# YOUR OBJECTIVE:
Take from the listing each line that has the string "distance".

────

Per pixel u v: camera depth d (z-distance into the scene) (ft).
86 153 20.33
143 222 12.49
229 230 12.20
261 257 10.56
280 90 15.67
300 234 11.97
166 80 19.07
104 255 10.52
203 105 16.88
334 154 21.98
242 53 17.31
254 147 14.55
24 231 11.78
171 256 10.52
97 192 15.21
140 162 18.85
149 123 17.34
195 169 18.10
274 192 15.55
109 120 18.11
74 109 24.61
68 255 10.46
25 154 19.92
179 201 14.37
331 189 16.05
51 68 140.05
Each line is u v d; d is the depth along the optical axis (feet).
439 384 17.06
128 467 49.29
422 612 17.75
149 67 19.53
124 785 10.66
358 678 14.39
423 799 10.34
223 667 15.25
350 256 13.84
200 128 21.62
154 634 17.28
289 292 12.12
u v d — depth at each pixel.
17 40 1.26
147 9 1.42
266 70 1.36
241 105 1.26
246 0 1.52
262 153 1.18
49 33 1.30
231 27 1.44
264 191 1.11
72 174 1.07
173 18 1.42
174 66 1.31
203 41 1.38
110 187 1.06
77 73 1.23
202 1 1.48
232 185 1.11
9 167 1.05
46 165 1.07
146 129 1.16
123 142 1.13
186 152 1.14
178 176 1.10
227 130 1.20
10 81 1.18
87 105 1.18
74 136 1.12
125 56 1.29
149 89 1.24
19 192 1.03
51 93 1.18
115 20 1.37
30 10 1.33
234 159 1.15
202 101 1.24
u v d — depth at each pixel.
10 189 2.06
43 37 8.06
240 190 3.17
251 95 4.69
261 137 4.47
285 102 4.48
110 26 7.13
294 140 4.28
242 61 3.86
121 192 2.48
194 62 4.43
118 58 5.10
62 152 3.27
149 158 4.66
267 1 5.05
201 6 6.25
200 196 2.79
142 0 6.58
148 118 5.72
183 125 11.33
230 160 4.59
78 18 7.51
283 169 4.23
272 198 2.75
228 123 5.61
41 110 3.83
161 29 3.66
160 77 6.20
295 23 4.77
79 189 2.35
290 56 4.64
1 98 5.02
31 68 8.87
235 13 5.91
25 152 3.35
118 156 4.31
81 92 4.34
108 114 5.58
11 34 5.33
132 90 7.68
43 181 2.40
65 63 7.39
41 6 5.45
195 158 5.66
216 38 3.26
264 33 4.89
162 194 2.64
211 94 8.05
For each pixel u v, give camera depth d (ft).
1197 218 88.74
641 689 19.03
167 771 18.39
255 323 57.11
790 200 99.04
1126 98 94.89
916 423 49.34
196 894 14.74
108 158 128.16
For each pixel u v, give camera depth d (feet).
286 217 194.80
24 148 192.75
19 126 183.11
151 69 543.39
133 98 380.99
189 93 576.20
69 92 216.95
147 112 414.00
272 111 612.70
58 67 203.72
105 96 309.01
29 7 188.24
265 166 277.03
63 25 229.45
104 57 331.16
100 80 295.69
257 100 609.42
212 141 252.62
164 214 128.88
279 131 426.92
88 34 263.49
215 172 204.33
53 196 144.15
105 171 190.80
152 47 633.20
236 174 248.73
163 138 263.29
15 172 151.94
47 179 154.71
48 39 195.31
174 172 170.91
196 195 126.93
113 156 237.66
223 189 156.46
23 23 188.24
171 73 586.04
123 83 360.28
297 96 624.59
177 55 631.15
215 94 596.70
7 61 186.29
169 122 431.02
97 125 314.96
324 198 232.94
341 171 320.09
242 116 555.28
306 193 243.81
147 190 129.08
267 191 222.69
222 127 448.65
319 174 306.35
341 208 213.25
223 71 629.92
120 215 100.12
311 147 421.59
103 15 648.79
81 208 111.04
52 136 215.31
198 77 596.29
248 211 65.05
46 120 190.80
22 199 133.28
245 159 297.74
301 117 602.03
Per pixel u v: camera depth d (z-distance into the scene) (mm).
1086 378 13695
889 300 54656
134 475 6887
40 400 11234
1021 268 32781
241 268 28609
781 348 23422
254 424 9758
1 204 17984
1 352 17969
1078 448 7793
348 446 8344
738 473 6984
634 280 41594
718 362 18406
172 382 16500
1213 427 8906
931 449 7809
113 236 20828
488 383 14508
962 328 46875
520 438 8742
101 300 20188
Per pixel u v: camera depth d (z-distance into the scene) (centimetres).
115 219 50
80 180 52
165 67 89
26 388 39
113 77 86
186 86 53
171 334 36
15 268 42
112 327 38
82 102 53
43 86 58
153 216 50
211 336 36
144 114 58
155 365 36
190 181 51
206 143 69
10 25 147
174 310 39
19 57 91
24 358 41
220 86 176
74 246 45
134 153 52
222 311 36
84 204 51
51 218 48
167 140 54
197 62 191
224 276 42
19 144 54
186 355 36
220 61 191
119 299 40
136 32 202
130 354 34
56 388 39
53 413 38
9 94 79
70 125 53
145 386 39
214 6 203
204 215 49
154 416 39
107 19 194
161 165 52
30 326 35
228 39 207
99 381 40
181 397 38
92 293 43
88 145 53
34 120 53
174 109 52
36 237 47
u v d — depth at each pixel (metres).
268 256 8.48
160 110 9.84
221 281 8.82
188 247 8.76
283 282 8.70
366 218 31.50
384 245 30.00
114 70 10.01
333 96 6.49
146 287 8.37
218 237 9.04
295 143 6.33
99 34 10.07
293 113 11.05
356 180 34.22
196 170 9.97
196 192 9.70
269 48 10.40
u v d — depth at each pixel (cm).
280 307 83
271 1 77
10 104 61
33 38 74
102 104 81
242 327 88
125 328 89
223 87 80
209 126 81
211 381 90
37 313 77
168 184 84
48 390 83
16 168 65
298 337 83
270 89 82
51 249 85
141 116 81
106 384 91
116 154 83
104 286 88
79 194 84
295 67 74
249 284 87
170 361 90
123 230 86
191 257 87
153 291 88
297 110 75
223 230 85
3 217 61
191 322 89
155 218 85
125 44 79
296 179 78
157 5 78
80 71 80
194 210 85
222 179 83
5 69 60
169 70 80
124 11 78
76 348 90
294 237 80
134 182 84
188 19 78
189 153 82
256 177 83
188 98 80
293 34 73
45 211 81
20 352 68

────

# COMPLETED EXERCISE:
Per pixel u v: camera depth d (z-distance into the scene) (ft).
Per pixel u v: camera depth d (z-distance into the scene) (mm).
Per pixel u v: camera depth d (z-distance into the scene) (centimetres).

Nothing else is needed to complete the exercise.